Does Rust have any rules regarding calling drop on arrays? Or vectors?
E.g. in C++ desctruction order of array elements is from last to first (opposite to construction order) while in Rust it seems oppostite - however for "single" variables order of destructions is reverse order of construction which seems to be more safe.
See demo
#[derive(Debug)]
struct A(u32);
impl Drop for A {
fn drop(&mut self) {
println!("{self:?}");
}
}
fn main() {
{
let _a1 = A(1);
let _a2 = A(2);
let _a3 = A(3);
}
println!("---------");
let av = vec![A(1), A(2), A(3)];
drop(av);
println!("---------");
let aa = [A(1), A(2), A(3)];
drop(aa);
}
Output:
A(3)
A(2)
A(1)
---------
A(1)
A(2)
A(3)
---------
A(1)
A(2)
A(3)
An array drops elements in the order specified in the reference:
The destructor of a type
Tconsists of:
- If
T: Drop, calling<T as std::ops::Drop>::drop- Recursively running the destructor of all of its fields.

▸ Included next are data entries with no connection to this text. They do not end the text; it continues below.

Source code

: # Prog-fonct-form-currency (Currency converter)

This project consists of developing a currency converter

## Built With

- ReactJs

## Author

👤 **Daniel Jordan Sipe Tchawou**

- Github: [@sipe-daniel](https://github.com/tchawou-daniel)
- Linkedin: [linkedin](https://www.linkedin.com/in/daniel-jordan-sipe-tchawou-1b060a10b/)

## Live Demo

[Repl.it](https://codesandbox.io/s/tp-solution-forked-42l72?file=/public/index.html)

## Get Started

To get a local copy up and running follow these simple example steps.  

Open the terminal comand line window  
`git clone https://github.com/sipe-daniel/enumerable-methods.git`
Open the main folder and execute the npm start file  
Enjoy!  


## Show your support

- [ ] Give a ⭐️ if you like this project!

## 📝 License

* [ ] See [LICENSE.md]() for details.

- The fields of a struct are dropped in declaration order.
- The fields of the active enum variant are dropped in declaration order.

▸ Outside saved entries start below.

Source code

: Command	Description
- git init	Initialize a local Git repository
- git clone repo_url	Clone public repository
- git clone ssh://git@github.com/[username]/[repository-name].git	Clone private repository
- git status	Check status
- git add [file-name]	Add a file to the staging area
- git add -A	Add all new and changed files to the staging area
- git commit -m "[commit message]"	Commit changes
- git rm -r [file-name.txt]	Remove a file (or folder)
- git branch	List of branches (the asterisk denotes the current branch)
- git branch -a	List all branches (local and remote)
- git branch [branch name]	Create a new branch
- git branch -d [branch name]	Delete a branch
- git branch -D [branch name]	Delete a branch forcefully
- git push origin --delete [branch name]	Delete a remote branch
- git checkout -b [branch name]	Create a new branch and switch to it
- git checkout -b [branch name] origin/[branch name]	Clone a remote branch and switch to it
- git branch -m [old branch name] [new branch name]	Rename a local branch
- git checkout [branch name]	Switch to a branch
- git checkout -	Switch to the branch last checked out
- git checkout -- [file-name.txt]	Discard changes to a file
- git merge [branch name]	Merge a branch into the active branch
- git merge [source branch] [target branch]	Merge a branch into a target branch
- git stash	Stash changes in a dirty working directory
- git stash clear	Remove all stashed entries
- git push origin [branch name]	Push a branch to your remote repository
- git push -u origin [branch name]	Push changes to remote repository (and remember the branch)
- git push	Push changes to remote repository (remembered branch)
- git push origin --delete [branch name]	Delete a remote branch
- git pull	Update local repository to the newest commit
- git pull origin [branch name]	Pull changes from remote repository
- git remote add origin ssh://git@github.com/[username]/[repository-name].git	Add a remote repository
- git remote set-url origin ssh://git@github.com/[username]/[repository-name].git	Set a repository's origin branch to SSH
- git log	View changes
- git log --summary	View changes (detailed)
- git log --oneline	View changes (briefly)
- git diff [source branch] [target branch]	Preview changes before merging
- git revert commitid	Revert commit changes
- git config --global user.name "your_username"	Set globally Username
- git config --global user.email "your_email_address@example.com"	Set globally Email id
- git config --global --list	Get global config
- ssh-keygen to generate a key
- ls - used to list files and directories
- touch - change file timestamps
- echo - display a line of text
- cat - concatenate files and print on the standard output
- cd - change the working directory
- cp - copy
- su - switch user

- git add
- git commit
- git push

- The fields of a tuple are dropped in order.
- The elements of an array or owned slice are dropped from the first element to the last.
- The variables that a closure captures by move are dropped in an unspecified order.
- Trait objects run the destructor of the underlying type.
- Other types don’t result in any further drops.
A Vec as specified in the first clause (and just like any other type that implements Drop) just calls Vec::drop which does not specify any order (the current implementation just defers to dropping a slice and is likely to continue to behave that way).
variables order of destructions is reverse order of construction which seems to be more safe.
A struct declaration does not affect how a struct and it's parts are constructed so that's not a factor in Rust.